▶ _ACTION ITEM_
Return the records in full, exactly as given.
*** Opening of PROVIDED RECORDS ***
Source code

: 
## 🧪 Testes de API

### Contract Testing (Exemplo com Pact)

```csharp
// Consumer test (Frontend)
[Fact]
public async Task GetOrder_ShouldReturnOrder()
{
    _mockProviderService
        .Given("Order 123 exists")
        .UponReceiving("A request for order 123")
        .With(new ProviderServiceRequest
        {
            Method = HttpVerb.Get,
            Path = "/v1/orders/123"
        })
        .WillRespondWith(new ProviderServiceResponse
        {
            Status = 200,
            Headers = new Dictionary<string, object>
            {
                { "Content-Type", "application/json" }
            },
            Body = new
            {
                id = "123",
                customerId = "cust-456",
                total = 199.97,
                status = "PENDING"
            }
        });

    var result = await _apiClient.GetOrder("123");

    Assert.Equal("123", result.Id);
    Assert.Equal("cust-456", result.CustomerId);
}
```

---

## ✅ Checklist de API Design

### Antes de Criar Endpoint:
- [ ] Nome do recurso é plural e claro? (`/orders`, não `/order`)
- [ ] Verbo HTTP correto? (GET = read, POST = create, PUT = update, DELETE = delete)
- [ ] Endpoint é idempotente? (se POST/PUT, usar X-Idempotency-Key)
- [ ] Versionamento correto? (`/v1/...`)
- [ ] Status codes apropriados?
*** Close of PROVIDED RECORDS ***
▶ _RESPONSE_
Source code

: 
## 🧪 Testes de API

### Contract Testing (Exemplo com Pact)

```csharp
// Consumer test (Frontend)
[Fact]
public async Task GetOrder_ShouldReturnOrder()
{
    _mockProviderService
        .Given("Order 123 exists")
        .UponReceiving("A request for order 123")
        .With(new ProviderServiceRequest
        {
            Method = HttpVerb.Get,
            Path = "/v1/orders/123"
        })
        .WillRespondWith(new ProviderServiceResponse
        {
            Status = 200,
            Headers = new Dictionary<string, object>
            {
                { "Content-Type", "application/json" }
            },
            Body = new
            {
                id = "123",
                customerId = "cust-456",
                total = 199.97,
                status = "PENDING"
            }
        });

    var result = await _apiClient.GetOrder("123");

    Assert.Equal("123", result.Id);
    Assert.Equal("cust-456", result.CustomerId);
}
```

---

## ✅ Checklist de API Design

### Antes de Criar Endpoint:
- [ ] Nome do recurso é plural e claro? (`/orders`, não `/order`)
- [ ] Verbo HTTP correto? (GET = read, POST = create, PUT = update, DELETE = delete)
- [ ] Endpoint é idempotente? (se POST/PUT, usar X-Idempotency-Key)
- [ ] Versionamento correto? (`/v1/...`)
- [ ] Status codes apropriados?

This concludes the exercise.